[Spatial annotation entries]
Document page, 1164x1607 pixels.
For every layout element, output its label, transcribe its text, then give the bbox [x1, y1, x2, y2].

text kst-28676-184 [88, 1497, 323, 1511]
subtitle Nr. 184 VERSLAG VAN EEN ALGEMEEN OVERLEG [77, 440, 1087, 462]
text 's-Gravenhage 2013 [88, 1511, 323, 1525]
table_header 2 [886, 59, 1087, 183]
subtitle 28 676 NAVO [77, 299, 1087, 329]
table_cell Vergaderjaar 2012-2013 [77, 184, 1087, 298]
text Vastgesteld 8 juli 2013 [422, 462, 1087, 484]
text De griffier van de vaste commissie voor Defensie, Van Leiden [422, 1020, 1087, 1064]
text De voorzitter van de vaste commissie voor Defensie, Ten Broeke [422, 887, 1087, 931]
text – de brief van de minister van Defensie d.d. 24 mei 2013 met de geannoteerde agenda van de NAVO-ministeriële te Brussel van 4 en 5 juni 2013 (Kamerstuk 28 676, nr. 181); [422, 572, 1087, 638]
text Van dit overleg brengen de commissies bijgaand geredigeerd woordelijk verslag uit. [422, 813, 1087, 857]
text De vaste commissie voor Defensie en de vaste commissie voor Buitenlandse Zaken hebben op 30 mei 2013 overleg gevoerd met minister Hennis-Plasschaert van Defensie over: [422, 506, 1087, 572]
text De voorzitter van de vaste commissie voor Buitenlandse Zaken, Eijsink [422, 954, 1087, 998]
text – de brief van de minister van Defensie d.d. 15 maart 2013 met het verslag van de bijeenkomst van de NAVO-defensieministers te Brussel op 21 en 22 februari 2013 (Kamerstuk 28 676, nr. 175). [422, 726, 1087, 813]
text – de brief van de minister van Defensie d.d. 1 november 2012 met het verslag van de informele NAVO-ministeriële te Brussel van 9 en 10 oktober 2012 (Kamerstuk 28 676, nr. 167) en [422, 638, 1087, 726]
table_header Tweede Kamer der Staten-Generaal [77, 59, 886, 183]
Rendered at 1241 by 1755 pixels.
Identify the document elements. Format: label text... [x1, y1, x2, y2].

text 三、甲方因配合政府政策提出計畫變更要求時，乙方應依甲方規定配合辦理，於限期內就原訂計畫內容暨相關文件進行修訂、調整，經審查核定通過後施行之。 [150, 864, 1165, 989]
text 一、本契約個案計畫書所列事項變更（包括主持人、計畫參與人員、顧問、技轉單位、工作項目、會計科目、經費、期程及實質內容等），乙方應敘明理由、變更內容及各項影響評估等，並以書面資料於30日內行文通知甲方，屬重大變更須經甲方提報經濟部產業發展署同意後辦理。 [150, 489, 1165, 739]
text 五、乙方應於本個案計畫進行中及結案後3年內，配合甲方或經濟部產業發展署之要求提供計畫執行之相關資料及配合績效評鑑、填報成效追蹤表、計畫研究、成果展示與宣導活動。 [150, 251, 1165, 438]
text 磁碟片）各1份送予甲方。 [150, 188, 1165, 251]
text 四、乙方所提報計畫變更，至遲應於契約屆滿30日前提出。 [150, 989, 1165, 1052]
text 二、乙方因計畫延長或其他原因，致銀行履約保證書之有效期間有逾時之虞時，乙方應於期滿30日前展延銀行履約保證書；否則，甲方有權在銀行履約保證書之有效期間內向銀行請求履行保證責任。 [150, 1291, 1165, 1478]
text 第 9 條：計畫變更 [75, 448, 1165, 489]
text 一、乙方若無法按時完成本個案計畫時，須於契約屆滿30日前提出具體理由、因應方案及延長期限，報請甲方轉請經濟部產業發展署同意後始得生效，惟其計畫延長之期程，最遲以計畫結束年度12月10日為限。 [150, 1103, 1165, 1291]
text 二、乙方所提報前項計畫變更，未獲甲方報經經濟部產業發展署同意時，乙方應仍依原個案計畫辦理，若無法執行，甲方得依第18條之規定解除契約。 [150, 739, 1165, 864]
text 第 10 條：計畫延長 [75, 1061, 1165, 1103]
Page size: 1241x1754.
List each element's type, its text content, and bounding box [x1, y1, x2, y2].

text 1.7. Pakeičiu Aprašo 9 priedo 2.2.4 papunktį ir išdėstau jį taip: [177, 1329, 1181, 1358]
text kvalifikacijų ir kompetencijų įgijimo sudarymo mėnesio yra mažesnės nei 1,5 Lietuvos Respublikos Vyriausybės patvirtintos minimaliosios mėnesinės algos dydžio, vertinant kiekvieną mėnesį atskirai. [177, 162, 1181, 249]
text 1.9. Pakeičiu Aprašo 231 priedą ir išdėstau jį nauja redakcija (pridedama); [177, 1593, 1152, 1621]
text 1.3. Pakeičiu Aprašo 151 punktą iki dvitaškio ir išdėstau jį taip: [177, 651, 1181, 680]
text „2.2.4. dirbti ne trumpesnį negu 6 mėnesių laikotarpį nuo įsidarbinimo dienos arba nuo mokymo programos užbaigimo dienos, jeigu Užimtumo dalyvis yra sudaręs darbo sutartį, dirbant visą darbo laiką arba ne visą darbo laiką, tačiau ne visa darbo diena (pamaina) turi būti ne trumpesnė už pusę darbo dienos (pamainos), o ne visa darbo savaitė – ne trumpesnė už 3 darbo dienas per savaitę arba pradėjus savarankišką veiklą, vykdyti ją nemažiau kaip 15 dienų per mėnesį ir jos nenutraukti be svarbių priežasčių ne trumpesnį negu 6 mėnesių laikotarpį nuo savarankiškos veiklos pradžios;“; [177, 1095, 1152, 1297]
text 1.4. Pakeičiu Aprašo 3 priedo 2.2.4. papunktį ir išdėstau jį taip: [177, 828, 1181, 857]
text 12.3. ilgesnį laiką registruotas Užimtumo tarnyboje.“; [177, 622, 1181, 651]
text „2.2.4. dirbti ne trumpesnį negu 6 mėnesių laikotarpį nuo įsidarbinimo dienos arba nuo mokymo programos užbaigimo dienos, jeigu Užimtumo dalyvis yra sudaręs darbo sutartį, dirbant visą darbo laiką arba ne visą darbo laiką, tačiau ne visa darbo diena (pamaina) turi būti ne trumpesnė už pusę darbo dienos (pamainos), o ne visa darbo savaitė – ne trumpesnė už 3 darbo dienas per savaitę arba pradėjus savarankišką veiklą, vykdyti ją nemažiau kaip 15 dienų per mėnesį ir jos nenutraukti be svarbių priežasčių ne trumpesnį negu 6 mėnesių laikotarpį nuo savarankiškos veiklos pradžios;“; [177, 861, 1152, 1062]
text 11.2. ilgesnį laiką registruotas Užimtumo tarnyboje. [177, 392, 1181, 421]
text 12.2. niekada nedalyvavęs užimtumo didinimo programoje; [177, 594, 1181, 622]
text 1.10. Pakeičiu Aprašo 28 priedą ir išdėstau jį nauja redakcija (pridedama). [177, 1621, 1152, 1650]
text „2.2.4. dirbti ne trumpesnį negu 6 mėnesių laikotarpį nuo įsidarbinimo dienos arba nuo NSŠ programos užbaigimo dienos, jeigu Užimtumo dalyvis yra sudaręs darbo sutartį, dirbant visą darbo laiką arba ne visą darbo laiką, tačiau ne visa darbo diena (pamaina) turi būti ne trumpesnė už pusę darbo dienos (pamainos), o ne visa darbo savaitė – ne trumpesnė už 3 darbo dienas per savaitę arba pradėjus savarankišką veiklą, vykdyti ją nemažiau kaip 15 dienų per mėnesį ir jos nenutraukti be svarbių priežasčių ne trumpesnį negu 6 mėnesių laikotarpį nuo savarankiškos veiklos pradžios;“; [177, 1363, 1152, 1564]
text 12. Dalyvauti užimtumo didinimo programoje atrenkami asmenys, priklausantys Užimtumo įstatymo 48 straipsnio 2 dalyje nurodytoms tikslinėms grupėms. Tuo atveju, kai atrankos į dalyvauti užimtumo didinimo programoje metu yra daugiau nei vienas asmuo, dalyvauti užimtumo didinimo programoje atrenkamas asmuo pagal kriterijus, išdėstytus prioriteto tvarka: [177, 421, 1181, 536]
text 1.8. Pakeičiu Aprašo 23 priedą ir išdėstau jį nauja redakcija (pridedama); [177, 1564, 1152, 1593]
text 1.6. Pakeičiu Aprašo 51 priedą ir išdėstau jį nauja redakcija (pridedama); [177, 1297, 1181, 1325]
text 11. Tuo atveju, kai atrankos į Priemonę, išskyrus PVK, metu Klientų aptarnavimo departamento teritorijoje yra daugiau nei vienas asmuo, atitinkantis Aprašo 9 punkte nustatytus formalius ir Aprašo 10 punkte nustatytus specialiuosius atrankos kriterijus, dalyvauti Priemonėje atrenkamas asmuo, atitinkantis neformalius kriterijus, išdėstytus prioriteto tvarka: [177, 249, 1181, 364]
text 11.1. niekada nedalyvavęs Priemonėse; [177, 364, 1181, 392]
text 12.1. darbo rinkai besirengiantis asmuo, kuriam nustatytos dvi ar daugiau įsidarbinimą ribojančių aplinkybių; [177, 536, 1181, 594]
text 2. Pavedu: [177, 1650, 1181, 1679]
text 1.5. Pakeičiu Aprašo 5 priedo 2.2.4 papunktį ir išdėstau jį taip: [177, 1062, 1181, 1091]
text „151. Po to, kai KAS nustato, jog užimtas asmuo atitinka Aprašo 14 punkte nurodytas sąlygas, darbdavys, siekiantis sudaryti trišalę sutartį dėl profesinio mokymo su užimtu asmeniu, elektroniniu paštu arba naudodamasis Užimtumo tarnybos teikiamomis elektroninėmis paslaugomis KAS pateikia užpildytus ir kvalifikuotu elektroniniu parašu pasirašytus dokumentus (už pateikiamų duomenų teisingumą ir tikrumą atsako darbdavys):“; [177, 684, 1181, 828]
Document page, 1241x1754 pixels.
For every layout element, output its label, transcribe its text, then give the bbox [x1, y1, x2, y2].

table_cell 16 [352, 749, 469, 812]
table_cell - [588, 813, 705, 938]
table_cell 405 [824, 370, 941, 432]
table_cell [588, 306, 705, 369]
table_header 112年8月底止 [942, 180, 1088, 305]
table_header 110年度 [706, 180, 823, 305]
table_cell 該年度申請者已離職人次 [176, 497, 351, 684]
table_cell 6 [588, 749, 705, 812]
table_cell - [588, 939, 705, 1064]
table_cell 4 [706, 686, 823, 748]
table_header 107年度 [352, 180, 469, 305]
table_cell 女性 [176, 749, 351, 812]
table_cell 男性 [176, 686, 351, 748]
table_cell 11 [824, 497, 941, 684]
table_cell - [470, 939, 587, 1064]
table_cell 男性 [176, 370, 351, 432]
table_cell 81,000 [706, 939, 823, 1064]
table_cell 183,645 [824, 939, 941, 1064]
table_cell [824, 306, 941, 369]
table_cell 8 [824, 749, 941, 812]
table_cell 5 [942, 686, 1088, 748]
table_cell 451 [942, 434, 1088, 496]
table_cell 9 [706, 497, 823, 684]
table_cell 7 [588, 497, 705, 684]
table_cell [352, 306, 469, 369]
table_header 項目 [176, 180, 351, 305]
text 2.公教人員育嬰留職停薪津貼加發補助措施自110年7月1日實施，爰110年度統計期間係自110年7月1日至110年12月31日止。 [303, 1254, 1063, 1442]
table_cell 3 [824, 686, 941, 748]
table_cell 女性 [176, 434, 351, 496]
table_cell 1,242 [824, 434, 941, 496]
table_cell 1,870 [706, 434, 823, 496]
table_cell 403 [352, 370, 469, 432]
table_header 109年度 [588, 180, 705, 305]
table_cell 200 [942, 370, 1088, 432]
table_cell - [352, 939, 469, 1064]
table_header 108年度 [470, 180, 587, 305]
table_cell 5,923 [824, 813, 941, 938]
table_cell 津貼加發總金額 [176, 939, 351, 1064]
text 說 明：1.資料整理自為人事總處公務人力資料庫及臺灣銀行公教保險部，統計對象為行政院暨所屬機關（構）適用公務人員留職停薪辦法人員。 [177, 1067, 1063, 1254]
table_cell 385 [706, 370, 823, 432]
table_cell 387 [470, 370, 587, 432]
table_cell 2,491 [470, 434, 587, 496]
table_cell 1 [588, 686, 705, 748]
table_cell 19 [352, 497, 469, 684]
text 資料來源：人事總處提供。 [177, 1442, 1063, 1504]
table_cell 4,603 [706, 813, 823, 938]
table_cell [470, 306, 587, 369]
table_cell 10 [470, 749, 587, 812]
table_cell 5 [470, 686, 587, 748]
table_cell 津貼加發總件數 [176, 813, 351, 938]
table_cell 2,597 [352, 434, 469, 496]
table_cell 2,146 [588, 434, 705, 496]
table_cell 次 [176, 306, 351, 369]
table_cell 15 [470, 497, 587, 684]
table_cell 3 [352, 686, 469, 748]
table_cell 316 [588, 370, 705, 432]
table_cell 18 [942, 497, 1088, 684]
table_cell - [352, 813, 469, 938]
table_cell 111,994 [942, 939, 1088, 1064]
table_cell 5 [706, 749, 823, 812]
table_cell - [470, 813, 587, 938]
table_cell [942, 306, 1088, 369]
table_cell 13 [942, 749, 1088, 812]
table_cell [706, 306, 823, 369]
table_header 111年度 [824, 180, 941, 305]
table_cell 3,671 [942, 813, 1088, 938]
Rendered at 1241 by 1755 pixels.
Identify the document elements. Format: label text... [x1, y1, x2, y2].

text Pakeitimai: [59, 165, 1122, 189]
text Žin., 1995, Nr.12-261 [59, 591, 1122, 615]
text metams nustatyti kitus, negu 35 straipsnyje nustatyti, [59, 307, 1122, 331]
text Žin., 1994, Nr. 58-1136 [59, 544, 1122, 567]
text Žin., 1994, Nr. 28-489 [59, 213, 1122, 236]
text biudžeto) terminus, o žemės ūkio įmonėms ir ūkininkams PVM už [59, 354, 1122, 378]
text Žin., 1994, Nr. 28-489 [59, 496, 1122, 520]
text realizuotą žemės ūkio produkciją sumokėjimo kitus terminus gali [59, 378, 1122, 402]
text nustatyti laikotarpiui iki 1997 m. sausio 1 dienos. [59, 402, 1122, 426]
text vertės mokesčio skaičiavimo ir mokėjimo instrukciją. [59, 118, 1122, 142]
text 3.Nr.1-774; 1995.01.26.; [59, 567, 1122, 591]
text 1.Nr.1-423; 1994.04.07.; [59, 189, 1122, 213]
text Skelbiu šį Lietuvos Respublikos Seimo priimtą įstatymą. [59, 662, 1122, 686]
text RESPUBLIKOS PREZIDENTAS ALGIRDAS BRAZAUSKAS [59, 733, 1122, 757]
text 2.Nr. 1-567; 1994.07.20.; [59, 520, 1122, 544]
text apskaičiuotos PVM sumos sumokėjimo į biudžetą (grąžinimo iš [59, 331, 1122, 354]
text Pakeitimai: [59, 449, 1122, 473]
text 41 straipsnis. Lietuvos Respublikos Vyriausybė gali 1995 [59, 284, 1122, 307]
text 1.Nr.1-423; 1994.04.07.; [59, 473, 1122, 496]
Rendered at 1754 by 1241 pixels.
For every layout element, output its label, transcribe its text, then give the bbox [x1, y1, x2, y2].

EXERCISE REQUIREMENTS >> Starting at the line containing "864, 1165, 989]" and ending with the line containing "List each element's", rewrite those lines with "bounding box" substituted by "bbox", keeping everything else identical.

EXERCISE RESPONSE >>
text 三、甲方因配合政府政策提出計畫變更要求時，乙方應依甲方規定配合辦理，於限期內就原訂計畫內容暨相關文件進行修訂、調整，經審查核定通過後施行之。 [150, 864, 1165, 989]
text 一、本契約個案計畫書所列事項變更（包括主持人、計畫參與人員、顧問、技轉單位、工作項目、會計科目、經費、期程及實質內容等），乙方應敘明理由、變更內容及各項影響評估等，並以書面資料於30日內行文通知甲方，屬重大變更須經甲方提報經濟部產業發展署同意後辦理。 [150, 489, 1165, 739]
text 五、乙方應於本個案計畫進行中及結案後3年內，配合甲方或經濟部產業發展署之要求提供計畫執行之相關資料及配合績效評鑑、填報成效追蹤表、計畫研究、成果展示與宣導活動。 [150, 251, 1165, 438]
text 磁碟片）各1份送予甲方。 [150, 188, 1165, 251]
text 四、乙方所提報計畫變更，至遲應於契約屆滿30日前提出。 [150, 989, 1165, 1052]
text 二、乙方因計畫延長或其他原因，致銀行履約保證書之有效期間有逾時之虞時，乙方應於期滿30日前展延銀行履約保證書；否則，甲方有權在銀行履約保證書之有效期間內向銀行請求履行保證責任。 [150, 1291, 1165, 1478]
text 第 9 條：計畫變更 [75, 448, 1165, 489]
text 一、乙方若無法按時完成本個案計畫時，須於契約屆滿30日前提出具體理由、因應方案及延長期限，報請甲方轉請經濟部產業發展署同意後始得生效，惟其計畫延長之期程，最遲以計畫結束年度12月10日為限。 [150, 1103, 1165, 1291]
text 二、乙方所提報前項計畫變更，未獲甲方報經經濟部產業發展署同意時，乙方應仍依原個案計畫辦理，若無法執行，甲方得依第18條之規定解除契約。 [150, 739, 1165, 864]
text 第 10 條：計畫延長 [75, 1061, 1165, 1103]
Page size: 1241x1754.
List each element's type, its text content, and bbox [x1, y1, x2, y2].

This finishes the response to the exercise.